After playing WOMAD festivals all over the world, Dutch-New Zealand trio My Baby make their WOMADelaide debut in 2019.
My Baby is a trio made up of Dutch siblings Cato and Joost Sheik van Dijck, and long-time New Zealand friend Daniel 'Da Freez' Johnston who together play an eclectic fusion of '70s funk, desert blues, Moroccan Gnawa and Indian raga, with a touch of EDM all informed by gospel and blues. “We are very happy to be playing WOMADelaide this year,” Cato says.
“It's been on our list for a long time, and especially since we played WOMAD in the UK this summer – it was such a wonderful experience with music lovers, very attentive audiences and a very warm welcome. From WOMAD UK this summer we were thinking it would be great to do the other WOMADs and WOMADelaide as well.”
My Baby released their fourth full-length album 'Mounaiki' in October, a record that further develops the identity of the band's phantom muse 'My Baby' that has featured across their discography. “'Mounaiki' is the spirit name that the character gets and… the funny thing is she gets that name already on the previous album, so it's kind of a pre-echo the name 'Mounaiki',” Cato explains.

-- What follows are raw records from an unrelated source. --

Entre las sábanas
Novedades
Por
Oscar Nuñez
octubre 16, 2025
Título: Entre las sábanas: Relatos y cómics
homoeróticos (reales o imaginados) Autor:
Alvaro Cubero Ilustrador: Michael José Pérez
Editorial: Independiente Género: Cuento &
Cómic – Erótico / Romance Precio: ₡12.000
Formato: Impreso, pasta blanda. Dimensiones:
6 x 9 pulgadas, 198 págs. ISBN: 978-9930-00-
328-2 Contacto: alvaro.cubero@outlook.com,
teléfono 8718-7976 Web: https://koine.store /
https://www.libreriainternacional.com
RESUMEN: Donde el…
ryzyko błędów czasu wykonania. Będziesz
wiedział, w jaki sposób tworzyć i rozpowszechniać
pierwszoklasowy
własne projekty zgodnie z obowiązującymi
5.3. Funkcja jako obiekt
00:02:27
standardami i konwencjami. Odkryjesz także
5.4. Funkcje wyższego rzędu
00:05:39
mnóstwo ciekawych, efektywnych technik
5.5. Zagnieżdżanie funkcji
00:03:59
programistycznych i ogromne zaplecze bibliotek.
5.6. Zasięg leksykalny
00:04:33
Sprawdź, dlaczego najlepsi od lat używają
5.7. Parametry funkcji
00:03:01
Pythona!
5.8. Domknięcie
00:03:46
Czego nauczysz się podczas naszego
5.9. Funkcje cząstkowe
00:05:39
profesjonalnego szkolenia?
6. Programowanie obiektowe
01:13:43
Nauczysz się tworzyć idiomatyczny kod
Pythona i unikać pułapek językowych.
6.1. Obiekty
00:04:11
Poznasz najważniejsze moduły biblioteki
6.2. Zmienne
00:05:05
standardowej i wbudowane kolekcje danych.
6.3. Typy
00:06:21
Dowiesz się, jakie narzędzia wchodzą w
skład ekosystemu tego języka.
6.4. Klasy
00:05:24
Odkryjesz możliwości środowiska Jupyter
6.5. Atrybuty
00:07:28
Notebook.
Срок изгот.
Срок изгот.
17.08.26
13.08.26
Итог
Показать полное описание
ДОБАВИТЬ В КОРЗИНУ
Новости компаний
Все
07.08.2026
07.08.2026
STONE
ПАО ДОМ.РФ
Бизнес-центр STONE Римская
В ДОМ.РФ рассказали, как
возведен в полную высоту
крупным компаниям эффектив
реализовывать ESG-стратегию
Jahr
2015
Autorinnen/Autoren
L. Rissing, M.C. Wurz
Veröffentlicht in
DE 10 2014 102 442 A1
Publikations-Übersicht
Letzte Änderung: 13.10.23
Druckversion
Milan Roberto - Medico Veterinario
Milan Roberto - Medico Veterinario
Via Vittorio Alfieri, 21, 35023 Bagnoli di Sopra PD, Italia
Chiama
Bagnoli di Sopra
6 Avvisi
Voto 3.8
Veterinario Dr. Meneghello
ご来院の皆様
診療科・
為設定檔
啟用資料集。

“On all of our records before this there's already a little story about a character, and for this record we really decided to work it out a bit more and write a larger story about the character. It's a concept album... on 'Prehistoric Rhythms', our previous album, she gets the spirit name 'Mounaiki' and that's why we decided to call her that from now on.”
The 'Mounaiki' album explores the narratology of 'the hero's journey' or 'monomyth' in which the hero is called to action and embarks on a journey, overcomes adversity and returns a changed person. “We already worked with 'the hero's journey' a bit in our live show at some point,” Cato says.

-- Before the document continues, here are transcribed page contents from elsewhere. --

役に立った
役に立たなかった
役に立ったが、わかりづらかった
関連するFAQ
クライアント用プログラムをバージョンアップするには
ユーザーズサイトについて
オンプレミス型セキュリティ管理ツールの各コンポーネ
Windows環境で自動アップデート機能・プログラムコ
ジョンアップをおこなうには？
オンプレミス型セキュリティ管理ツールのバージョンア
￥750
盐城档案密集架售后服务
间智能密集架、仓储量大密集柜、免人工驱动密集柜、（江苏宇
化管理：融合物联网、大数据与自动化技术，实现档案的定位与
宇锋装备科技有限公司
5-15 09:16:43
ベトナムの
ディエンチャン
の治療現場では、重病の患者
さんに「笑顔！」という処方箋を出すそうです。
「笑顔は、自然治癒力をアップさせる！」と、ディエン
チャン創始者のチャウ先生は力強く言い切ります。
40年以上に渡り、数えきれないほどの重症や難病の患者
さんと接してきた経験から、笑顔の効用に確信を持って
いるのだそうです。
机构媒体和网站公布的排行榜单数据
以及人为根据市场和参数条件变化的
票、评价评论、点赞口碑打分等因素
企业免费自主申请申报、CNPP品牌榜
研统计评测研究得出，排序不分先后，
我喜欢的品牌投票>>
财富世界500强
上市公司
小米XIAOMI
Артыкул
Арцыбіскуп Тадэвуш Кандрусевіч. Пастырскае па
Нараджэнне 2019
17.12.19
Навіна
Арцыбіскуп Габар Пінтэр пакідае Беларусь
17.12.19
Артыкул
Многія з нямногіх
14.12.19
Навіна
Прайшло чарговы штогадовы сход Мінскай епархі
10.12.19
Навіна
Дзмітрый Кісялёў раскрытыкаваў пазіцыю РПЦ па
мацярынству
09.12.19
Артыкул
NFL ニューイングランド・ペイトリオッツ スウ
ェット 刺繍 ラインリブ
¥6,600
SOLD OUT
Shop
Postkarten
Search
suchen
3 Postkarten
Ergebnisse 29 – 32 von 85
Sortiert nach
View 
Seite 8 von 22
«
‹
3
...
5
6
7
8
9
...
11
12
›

“There's a journey we always like to take people on and 'the hero's journey' obviously already did a lot for story-writing in the past, so it's something you can hold on to. It goes through a journey as a rite of passage to break out of this normal environment [to] go on a journey and meets the bad characters that guide him or her on the way. It's been always in our heads and we always took inspiration from this character.”
By working with a recurring character within the framework of existing narratology, Cato says she and her bandmates can make music from outside their own spheres of personal experience. “Being a three-piece band, sometimes we don't really want to tell our personal stories, we just want to take something [from] outside the three of us that we can all relate to,” she says.
Cato goes on to describe the character of 'My Baby' or 'Mounaiki' as “a girl in the '70s fantasising about being a flapper girl and dancer in the '20s.
“She's a girl who is going on adventures, looking for equality in life and looking for a higher purpose. It's nice to have a character that wants to find out things and you can write about.”